The 50-50 joint venture with state-owned Minmetals follows a technical agreement signed in November when both parties committed to a collaborative partnership in mineral exploration.
Major miners have been seeking ways to maximize exploration budgets and have also been analyzing the sustainability of their portfolios in light of the changing needs of China, the world’s biggest commodity consumer, as its economy matures.
“The formalization of the exploration joint venture is an important milestone in our growing partnership with China and Minmetals, who is an increasingly important player in the global mining industry,” said Rio Tinto chief executive J-S Jacques.
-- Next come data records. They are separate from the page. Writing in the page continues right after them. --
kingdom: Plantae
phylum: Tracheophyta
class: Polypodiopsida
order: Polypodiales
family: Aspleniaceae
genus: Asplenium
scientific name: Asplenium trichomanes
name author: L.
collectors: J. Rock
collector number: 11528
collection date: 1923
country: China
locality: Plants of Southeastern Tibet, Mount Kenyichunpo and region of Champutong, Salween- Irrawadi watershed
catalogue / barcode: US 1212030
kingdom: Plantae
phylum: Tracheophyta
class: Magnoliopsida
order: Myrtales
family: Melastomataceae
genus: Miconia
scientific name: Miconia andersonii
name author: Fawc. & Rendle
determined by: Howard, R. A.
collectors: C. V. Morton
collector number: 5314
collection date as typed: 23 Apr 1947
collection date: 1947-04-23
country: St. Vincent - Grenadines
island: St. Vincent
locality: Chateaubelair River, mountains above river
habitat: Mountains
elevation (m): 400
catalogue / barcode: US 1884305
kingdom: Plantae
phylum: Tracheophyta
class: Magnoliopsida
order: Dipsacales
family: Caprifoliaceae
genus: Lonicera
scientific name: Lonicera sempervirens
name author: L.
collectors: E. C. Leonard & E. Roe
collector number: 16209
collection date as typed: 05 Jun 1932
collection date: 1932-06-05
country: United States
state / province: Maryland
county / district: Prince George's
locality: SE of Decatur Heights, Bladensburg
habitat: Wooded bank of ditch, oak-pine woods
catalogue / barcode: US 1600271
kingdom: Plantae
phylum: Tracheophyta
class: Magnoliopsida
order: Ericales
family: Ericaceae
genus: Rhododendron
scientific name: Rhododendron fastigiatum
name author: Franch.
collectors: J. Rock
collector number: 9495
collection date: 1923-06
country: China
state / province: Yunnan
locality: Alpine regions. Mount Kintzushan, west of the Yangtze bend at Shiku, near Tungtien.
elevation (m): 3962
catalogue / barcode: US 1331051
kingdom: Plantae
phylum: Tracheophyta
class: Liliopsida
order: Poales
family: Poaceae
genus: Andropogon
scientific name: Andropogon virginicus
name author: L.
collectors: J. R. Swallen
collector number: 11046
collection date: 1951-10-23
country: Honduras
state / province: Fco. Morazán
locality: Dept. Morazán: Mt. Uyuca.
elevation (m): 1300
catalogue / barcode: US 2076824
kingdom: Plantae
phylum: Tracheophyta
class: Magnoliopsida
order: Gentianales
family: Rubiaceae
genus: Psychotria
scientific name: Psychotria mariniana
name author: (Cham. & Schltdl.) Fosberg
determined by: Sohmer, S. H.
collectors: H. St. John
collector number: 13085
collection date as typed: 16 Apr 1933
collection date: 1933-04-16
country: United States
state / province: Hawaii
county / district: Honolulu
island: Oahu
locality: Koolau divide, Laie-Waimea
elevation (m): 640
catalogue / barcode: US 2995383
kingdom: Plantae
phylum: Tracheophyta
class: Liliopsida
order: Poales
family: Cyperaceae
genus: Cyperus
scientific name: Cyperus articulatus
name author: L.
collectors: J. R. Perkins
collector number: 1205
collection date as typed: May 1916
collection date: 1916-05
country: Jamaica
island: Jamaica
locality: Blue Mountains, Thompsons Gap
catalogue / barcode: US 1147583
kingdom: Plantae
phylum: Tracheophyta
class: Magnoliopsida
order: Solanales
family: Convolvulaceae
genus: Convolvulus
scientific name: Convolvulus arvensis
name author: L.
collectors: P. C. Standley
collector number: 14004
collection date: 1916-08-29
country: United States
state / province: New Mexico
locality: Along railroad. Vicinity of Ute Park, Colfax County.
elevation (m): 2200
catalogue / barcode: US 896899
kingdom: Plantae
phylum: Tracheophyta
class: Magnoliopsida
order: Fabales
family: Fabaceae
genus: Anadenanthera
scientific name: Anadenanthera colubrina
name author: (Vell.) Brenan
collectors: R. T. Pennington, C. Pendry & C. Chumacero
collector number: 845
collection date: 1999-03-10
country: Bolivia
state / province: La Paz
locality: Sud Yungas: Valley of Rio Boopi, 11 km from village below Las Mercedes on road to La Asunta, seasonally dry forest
The registered capital of the venture will be $31.3 million, with initial contributions of $5.5 million by each of the companies within six months of establishment of the venture, Rio Tinto said.
“The immediate priority for the joint venture will be mineral targets in China,” the company said, adding the future collaboration of the parties would expand to exploration of global resources.
Rio Tinto, the world’s second-biggest listed miner by market capitalization, and No. 1 BHP, are particularly dependent on iron ore, as a bulk commodity with high profit margins.
Minmetals, one of China’s biggest metals firms, mostly produces copper, zinc and nickel, but also holds reserves of steelmaking raw material iron ore.